An understandably nervous press officer asked us to take the comment on background. But today, the official figure acknowledged by Spanish regulators has vindicated our nameless banker, reaching €180bn.

What did Spain gain from postponing the revelation of the full extent of losses? In theory, time to repair the damage with fresh earnings, and to spread the cost of state intervention. But as the US discovered during the Savings and Loan crisis in the 1980s, leaving crippled banks to continue their business can be like doubling up on positions in a falling stock market – the losses just keep getting bigger. Spain has still been forced to seek outside help, despite the delay.

Any possible gains have been far outweighed by what was lost.

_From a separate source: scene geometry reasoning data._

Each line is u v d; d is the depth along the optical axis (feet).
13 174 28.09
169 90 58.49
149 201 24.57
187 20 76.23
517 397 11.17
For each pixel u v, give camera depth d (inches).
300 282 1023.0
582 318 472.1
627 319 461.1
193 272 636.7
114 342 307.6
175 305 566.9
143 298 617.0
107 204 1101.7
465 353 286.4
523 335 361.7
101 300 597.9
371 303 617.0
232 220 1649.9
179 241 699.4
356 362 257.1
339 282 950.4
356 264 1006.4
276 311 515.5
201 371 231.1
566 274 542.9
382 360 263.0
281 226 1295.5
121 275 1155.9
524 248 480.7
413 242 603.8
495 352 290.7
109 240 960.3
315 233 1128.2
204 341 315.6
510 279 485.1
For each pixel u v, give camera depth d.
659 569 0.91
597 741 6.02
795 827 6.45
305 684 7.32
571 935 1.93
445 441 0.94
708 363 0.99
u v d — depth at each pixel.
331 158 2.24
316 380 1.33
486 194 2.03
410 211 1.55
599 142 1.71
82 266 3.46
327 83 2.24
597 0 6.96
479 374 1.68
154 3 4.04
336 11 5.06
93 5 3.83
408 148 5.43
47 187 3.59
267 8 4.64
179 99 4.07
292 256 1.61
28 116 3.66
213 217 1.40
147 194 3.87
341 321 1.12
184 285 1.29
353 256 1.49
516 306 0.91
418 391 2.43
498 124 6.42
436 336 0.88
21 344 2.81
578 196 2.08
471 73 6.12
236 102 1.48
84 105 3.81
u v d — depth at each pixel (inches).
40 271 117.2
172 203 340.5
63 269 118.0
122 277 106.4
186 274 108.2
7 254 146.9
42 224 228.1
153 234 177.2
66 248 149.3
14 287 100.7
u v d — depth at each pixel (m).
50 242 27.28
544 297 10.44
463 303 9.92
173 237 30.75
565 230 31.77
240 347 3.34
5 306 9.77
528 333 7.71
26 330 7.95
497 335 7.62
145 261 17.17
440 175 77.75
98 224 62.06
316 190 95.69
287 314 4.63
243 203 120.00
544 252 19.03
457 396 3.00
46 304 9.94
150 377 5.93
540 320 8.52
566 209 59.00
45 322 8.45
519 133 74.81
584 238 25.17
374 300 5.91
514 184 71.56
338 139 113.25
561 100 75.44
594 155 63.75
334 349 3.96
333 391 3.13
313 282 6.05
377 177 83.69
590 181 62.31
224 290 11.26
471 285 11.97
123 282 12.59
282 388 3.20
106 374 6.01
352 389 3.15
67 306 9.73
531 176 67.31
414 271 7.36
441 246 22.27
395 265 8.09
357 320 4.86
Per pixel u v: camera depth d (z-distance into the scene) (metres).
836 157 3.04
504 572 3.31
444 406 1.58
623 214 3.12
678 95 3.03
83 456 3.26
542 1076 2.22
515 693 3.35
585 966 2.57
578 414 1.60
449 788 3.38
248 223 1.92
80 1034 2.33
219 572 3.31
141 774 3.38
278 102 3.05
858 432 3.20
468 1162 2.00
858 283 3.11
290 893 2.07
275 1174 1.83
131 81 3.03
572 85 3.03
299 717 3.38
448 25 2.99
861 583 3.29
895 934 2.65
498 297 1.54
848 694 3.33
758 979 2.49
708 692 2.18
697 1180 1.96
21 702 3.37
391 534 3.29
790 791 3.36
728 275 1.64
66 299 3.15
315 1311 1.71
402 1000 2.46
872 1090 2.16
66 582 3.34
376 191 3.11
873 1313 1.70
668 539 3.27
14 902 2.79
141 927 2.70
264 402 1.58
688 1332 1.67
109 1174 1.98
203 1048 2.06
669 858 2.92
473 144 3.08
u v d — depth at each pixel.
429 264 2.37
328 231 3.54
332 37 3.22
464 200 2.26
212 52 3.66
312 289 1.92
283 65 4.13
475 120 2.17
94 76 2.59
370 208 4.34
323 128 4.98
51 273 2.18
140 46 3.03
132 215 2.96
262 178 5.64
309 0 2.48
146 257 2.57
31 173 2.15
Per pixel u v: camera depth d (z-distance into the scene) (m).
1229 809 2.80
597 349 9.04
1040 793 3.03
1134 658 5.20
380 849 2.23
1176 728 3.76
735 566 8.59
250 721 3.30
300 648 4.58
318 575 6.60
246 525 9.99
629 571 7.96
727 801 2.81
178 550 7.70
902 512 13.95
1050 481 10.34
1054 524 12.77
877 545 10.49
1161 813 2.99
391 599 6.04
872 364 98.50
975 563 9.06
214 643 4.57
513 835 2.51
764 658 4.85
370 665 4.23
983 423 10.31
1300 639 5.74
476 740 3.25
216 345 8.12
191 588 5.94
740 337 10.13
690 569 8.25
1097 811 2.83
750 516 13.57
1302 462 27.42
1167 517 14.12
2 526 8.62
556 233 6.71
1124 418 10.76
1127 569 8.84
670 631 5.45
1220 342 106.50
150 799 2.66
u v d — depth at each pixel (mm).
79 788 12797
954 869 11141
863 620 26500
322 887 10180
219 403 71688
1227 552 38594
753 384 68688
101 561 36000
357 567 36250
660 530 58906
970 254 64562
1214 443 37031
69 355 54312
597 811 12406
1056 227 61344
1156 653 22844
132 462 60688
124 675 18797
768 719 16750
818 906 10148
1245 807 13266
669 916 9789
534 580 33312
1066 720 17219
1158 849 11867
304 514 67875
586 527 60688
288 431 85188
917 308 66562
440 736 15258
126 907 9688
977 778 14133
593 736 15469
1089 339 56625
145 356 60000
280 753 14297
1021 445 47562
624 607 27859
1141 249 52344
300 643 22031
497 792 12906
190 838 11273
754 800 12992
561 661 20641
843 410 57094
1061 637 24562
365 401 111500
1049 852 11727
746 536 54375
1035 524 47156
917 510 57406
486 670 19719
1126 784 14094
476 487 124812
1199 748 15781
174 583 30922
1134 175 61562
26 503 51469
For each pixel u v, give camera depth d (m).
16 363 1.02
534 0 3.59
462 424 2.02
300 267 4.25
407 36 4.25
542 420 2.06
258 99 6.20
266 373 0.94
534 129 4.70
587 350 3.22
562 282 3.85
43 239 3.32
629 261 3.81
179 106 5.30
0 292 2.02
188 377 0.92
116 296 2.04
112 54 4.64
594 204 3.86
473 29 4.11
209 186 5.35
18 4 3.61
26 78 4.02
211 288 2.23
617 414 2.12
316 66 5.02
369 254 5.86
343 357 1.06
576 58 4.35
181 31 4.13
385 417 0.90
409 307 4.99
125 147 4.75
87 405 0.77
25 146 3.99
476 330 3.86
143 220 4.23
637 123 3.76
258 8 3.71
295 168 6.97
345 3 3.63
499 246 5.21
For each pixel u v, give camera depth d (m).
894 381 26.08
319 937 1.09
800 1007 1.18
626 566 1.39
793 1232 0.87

First, the chance to tackle the problem at a time when the global economy was recovering rather than slowing, and before Greece had started to exhaust the patience and resources of the German taxpayer. Second, and perhaps far more important, confidence. The confidence of depositors now removing their savings from the savings banks. And the confidence of financial markets now unwilling to trust pronouncements from the cajas or the Spanish authorities.

In this year’s Reith Lectures for the BBC, economic historian Niall Ferguson argued for a more Darwinian approach to policy on financial institutions – less regulation, more extinction. Managed extinction would certainly have been preferable to artificially prolonging the existence of too many cajas chasing too few lending opportunities.

But better regulation can also help. As our researchers found when preparing this year’s Top 1000 World Banks ranking, the rules for reporting and impairing non-performing assets are unclear, with huge variations between jurisdictions. This opens the door to the doubling-up trap – avoiding impairments today in the hope that asset and collateral values will recover in the future.

Unlike the dinosaurs, human beings are aware of the evolutionary process, and those threatened by it will always attempt to slow it down. The Basel committee has a long to-do list, but tougher and more standardised rules on the measurement of bad assets should be high up that list. Depositors, regulators, investors and bankers alike all need to recognise the dinosaurs earlier, before they start to drag down the mammals.